Looking down I see up. (2020)
“…experience is made possible by the meeting of the perceptive system and the world, but actually located at the object perceived, identical with it even; experience is the same thing as the object.”
- Parks, Tim. Out of my Head. London, 2018
In this digital semester (that came as a result of the global Pandemic of COVID-19) my focus got directed to expanding as a form of liberation from the circumstance we are in. The enforced lockdown came with restrictions that inhibited us from following our established routines. Routines that involved riding the Bus or Subway, interact with people in your Work/Study place or meet your friends for a drink. After the first weeks of Lockdown fear and worry had no end in sight, the only thing we could do was Isolate ourselves in our confined Living space. A living space that I considered Home for its calmness and peace after a long day of interactions and experiences. A place that allowed me privacy while also feeling freedom. A space that perfectly contradicted the energy and flow of the outside World.
Though without the outside interaction, Home becomes a confinement. You start counting minutes, hours, days and weeks go by. Being trapped in the same surroundings and with the same objects, same circumstances. I start to become aware of the lifelessness of everything around us. The boredom in isolation induced a state of paranoia that led me to a forced closer observation of my Space. My brain started picking out annoyances and irregularities in detail trough-out my environment. In this state of mind I tend to emerge in a perception where feeling and thoughts are magnified, since there are no other situations to compare/contradict these feelings with, I start to become my environment. I start to become as dull as my surroundings. Making small, usually irrelevant actions escalate in importance and magnitude, thus creating an illusion of dimensionality.
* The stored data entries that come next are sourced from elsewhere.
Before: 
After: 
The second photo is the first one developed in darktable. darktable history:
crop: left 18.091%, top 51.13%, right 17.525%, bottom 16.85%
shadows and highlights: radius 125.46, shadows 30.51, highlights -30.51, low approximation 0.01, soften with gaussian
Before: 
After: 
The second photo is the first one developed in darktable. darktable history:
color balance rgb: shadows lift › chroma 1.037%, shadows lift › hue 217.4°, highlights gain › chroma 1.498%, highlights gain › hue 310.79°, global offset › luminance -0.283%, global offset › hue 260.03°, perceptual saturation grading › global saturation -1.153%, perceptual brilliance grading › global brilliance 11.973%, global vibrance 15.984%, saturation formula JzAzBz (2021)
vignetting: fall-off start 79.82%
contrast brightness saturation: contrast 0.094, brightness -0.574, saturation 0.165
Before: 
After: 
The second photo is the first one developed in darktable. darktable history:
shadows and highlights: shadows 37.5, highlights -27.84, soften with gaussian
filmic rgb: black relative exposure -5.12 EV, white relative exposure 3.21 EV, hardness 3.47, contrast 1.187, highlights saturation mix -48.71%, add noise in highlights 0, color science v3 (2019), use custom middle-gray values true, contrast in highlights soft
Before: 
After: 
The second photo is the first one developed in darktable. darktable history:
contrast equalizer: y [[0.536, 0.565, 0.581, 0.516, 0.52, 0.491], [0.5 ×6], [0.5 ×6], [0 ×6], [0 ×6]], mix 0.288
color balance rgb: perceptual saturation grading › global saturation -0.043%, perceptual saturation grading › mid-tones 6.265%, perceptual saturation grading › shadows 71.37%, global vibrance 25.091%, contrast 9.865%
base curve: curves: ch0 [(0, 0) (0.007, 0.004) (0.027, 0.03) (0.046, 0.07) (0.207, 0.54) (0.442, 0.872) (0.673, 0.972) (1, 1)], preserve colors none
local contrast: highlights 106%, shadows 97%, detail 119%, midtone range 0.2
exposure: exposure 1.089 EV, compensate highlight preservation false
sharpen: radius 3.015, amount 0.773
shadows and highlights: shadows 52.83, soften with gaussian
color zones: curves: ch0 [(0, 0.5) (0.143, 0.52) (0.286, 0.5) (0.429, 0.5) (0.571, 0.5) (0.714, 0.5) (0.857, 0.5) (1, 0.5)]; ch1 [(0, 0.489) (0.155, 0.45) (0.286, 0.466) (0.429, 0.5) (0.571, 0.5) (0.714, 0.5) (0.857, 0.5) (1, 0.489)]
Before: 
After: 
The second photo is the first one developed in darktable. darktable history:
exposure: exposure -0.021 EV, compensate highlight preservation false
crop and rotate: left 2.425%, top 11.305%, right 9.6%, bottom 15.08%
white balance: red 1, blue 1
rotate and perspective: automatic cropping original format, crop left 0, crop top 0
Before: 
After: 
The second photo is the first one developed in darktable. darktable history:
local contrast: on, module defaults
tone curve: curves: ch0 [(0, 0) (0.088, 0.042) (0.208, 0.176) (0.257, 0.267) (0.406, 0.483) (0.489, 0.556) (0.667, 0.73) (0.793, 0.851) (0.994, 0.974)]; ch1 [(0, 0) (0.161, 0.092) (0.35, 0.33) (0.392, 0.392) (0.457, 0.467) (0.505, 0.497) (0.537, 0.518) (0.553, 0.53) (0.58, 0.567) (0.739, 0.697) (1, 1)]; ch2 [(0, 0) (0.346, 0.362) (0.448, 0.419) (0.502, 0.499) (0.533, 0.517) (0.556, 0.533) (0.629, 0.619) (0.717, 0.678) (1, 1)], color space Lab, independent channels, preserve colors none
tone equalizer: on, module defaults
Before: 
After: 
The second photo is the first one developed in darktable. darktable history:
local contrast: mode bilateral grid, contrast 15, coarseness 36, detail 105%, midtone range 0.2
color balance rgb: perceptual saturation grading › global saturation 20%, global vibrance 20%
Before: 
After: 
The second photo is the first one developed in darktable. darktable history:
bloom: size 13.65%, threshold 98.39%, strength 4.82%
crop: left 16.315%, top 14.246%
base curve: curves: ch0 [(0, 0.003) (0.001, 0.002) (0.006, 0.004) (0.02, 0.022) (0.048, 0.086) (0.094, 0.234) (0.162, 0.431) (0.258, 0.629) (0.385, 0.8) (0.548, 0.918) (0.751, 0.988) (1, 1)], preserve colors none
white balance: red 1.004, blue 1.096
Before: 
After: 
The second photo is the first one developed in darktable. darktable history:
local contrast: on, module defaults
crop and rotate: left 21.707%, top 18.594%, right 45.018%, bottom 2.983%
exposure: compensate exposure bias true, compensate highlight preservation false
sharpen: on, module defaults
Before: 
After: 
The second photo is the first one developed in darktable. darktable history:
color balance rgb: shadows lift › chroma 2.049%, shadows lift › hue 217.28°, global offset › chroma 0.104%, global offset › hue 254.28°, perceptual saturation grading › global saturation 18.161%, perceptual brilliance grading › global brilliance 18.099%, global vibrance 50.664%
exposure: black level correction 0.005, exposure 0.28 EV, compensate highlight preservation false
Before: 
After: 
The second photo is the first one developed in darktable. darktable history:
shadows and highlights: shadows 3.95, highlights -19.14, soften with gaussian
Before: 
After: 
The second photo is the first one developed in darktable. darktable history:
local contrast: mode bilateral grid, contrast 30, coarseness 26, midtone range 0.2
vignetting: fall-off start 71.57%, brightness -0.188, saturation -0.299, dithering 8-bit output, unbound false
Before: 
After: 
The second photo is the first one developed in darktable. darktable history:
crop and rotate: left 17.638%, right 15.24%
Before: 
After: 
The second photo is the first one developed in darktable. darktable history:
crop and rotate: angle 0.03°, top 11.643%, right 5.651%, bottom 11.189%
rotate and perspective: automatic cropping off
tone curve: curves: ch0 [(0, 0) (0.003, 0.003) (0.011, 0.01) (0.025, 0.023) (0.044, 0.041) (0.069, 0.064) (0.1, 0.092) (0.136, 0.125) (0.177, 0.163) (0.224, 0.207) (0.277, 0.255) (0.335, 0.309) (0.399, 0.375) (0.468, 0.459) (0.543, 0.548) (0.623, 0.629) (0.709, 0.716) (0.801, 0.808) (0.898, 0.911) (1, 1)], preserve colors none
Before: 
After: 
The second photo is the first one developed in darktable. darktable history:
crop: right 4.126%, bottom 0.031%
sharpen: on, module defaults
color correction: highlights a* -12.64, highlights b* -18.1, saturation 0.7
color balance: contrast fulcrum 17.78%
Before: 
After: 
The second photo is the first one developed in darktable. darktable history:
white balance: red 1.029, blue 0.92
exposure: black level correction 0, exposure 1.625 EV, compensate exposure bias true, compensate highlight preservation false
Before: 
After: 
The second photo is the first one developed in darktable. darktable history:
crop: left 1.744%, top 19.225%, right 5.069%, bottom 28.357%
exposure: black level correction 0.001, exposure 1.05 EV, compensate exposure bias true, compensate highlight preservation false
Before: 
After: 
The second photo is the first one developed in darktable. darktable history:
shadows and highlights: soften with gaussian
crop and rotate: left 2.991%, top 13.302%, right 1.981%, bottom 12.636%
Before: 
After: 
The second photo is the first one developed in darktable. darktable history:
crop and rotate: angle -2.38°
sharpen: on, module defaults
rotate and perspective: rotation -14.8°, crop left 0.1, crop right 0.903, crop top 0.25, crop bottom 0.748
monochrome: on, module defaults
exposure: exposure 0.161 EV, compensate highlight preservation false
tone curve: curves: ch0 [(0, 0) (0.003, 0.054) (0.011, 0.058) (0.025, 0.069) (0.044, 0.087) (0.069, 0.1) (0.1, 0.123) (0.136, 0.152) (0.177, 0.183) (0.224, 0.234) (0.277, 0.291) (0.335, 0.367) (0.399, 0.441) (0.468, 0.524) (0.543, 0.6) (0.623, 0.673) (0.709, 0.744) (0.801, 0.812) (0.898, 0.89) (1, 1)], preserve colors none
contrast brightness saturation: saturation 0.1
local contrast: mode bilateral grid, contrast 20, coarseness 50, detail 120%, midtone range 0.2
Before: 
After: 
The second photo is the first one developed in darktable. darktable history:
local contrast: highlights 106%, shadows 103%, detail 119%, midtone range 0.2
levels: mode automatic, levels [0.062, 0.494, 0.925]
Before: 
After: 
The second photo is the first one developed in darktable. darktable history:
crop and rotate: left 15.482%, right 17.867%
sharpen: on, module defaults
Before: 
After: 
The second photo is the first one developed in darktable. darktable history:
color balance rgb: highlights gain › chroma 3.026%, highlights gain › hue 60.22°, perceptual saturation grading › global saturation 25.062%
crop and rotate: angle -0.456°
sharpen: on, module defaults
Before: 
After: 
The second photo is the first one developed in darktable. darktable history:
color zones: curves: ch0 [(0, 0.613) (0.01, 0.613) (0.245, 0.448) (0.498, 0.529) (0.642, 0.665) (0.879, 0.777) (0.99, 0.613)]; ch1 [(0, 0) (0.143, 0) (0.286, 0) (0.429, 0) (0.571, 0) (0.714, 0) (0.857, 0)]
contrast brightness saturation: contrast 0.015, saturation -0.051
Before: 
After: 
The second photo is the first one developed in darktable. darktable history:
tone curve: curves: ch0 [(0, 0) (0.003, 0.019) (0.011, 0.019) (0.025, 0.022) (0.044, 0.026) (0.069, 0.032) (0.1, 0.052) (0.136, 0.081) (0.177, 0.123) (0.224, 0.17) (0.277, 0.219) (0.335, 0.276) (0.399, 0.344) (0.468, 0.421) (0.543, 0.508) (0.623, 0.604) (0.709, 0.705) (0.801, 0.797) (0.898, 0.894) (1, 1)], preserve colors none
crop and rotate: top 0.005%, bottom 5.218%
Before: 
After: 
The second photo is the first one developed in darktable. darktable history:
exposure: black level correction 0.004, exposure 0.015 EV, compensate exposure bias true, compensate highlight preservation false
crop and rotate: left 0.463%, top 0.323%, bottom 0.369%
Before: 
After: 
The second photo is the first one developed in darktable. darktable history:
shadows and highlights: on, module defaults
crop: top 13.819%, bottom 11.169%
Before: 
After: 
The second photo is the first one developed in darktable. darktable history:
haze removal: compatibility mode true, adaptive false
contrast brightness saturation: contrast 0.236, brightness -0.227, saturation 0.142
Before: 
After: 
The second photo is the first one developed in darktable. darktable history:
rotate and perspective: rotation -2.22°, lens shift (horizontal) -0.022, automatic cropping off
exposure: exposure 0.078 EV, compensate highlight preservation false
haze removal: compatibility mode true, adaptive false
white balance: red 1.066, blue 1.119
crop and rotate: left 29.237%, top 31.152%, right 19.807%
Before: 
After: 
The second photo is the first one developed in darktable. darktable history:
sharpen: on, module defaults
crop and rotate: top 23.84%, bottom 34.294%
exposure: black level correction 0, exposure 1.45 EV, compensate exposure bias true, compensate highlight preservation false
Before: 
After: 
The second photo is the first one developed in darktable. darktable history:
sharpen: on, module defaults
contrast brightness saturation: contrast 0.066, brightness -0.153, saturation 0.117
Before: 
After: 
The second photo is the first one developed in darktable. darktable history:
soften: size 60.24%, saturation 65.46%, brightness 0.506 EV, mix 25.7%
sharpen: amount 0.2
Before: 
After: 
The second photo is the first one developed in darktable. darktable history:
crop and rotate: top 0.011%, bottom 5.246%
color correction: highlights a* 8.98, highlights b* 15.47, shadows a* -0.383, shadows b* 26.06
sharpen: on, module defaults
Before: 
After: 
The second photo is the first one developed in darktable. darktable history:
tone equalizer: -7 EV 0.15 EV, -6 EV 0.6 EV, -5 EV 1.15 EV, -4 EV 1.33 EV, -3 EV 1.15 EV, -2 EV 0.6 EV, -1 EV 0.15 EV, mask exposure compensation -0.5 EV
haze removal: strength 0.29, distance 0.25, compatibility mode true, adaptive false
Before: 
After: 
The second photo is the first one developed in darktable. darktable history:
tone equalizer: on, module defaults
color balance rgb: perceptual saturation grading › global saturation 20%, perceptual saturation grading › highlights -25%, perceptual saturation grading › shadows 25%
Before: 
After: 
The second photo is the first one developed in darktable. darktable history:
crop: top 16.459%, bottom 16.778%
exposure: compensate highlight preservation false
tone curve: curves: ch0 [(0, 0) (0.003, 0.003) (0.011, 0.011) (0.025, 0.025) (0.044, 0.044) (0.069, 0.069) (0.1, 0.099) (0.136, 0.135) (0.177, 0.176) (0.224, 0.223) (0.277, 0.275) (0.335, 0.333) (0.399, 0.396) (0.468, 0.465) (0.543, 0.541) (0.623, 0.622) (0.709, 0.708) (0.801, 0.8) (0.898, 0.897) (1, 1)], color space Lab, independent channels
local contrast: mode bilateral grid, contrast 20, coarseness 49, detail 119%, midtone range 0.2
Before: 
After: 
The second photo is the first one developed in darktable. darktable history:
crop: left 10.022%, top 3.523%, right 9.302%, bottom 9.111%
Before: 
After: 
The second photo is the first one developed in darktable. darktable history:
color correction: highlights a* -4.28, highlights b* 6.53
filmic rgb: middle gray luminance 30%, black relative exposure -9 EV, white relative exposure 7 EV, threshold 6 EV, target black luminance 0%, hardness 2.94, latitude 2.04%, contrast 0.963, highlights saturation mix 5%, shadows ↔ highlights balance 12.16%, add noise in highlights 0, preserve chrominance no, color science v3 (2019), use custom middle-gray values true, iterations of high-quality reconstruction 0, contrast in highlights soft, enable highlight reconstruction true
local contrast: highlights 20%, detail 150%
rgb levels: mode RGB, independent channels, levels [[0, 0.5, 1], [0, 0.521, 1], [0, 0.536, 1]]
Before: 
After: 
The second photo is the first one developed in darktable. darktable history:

In particular, my attention gravitated towards the faucet in my Bathroom. Since my move to this apartment, about 8 Months ago, I’ve occasionally noticed water dripping from the tap but always neglected it by turning it shut just a little bit harder. It was only until now that I couldn't stand the drops anymore. Thinking I had shut the Tap properly only to find out minutes later it was still dripping.. I felt as if I the drops were a ticking clock that slowed down time even further. It was driving me insane, the constant anxiety of going to the bathroom only to check if the leaking had stopped. It became my obsession, my mission to ask or to check if the faucet was closed hard enough for the water to stop dripping. These water drops became my Universe, they became my only concern and occupation.
In order to visualise the dimension of the water drop and the impact it had on me during the lockdown I wanted a way of presenting its magnitude. By using a suspended water drop and a laser shining through it, a magnified projection of the drop is seen on the wall behind it. A telescope is used to project water drops onto my living space. A water drop will intermittently fall over the path of a laser, magnifying its contents and thus turning my obsession a reality.